🤖 AI Summary
Existing speech-driven 3D talking head methods are constrained by fixed mesh topologies, limiting generalization to arbitrary topologies—e.g., real-world scanned faces. To address this, we propose the first topology-agnostic speech-driven animation framework. Our method introduces: (i) a registration-free training paradigm eliminating reliance on point-to-point correspondences; (ii) a heat-diffusion-based feature prediction mechanism ensuring topology-robust geometric modeling across diverse meshes; (iii) an adaptive graph neural network that learns dynamic graph structures per input; and (iv) a multi-granularity lip-sync evaluation metric suite addressing shortcomings of conventional metrics in temporal alignment and semantic consistency.
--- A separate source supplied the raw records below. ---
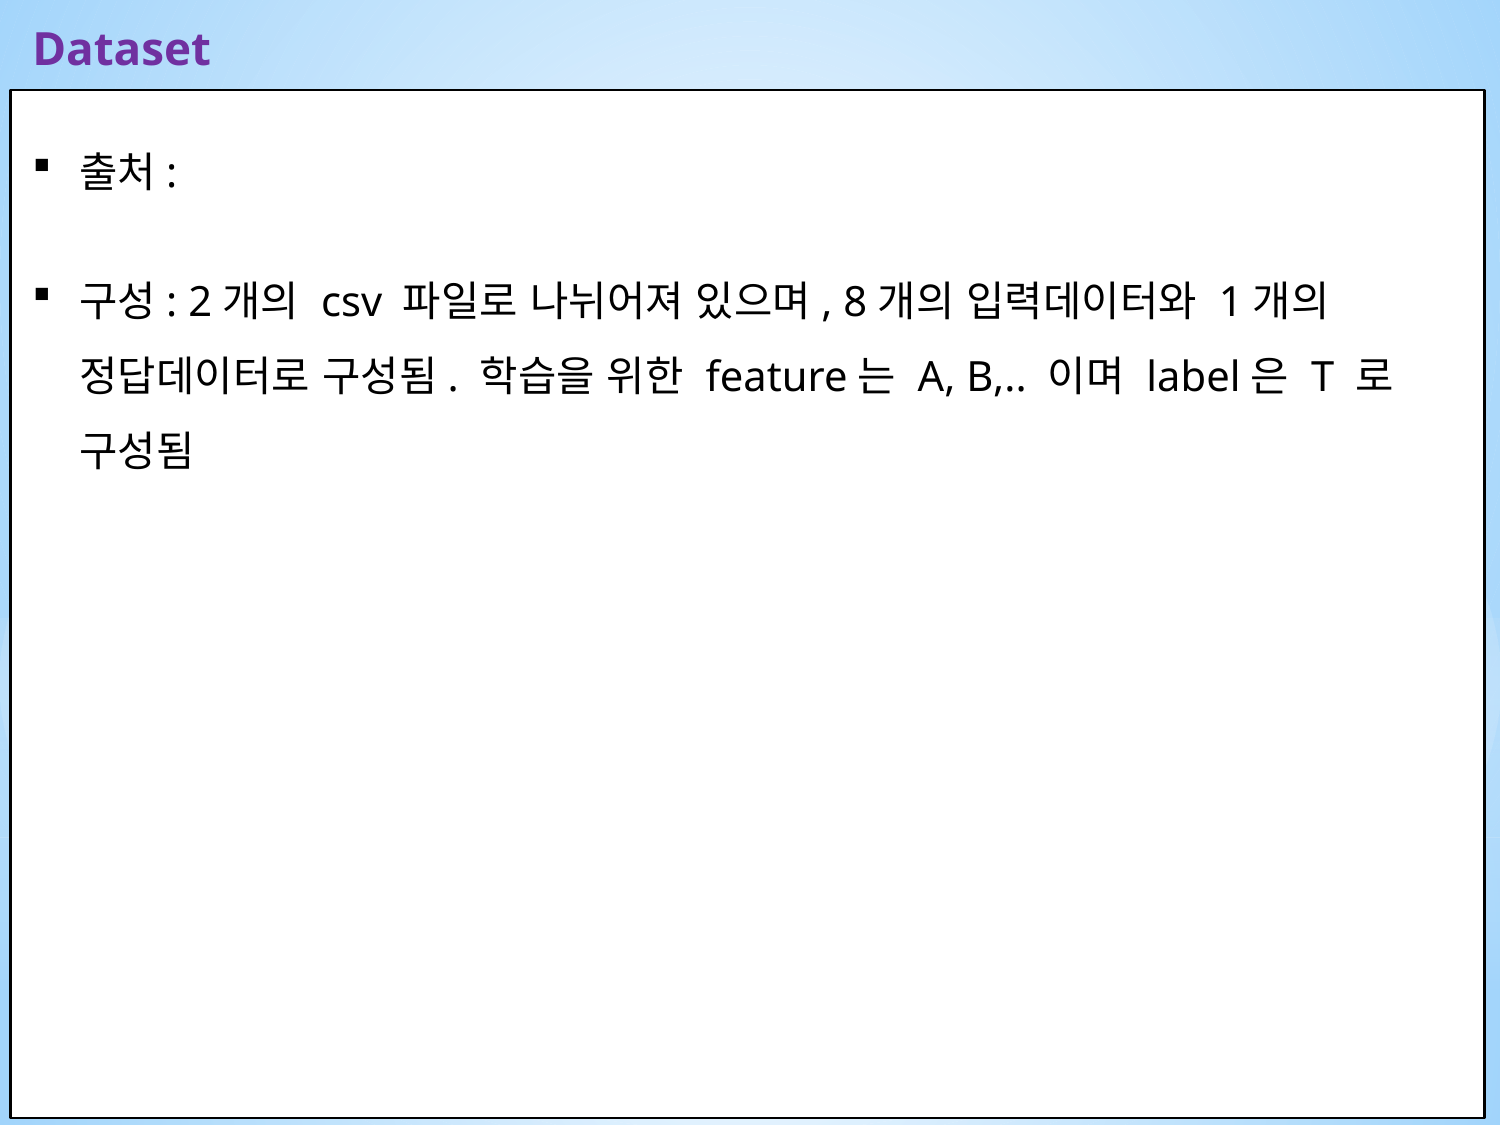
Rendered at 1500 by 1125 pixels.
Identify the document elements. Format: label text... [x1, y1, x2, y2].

text_box [9, 89, 1486, 1119]
text_box 출처: [17, 113, 1471, 204]
text_box 구성: 2개의 csv 파일로 나뉘어져 있으며, 8개의 입력데이터와 1개의 정답데이터로 구성됨. 학습을 위한 feature는 A, B,.. 이며 label은 T 로 구성됨 [17, 242, 1471, 482]
text_box Dataset [17, 0, 1485, 100]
Experiments demonstrate high-fidelity animation on arbitrary-topology 3D faces—including unseen scanned data—outperforming fixed-topology baselines. We establish the first topology-independent benchmark for 3D talking heads.
📝 Abstract
Generating speech-driven 3D talking heads presents numerous challenges; among those is dealing with varying mesh topologies where no point-wise correspondence exists across all meshes the model can animate. While simplifying the problem, it limits applicability as unseen meshes must adhere to the training topology. This work presents a framework capable of animating 3D faces in arbitrary topologies, including real scanned data. Our approach relies on a model leveraging heat diffusion to predict features robust to the mesh topology. We explore two training settings: a registered one, in which meshes in a training sequences share a fixed topology but any mesh can be animated at test time, and an fully unregistered one, which allows effective training with varying mesh structures. Additionally, we highlight the limitations of current evaluation metrics and propose new metrics for better lip-syncing evaluation between speech and facial movements. Our extensive evaluation shows our approach performs favorably compared to fixed topology techniques, setting a new benchmark by offering a versatile and high-fidelity solution for 3D talking head generation where the topology constraint is dropped.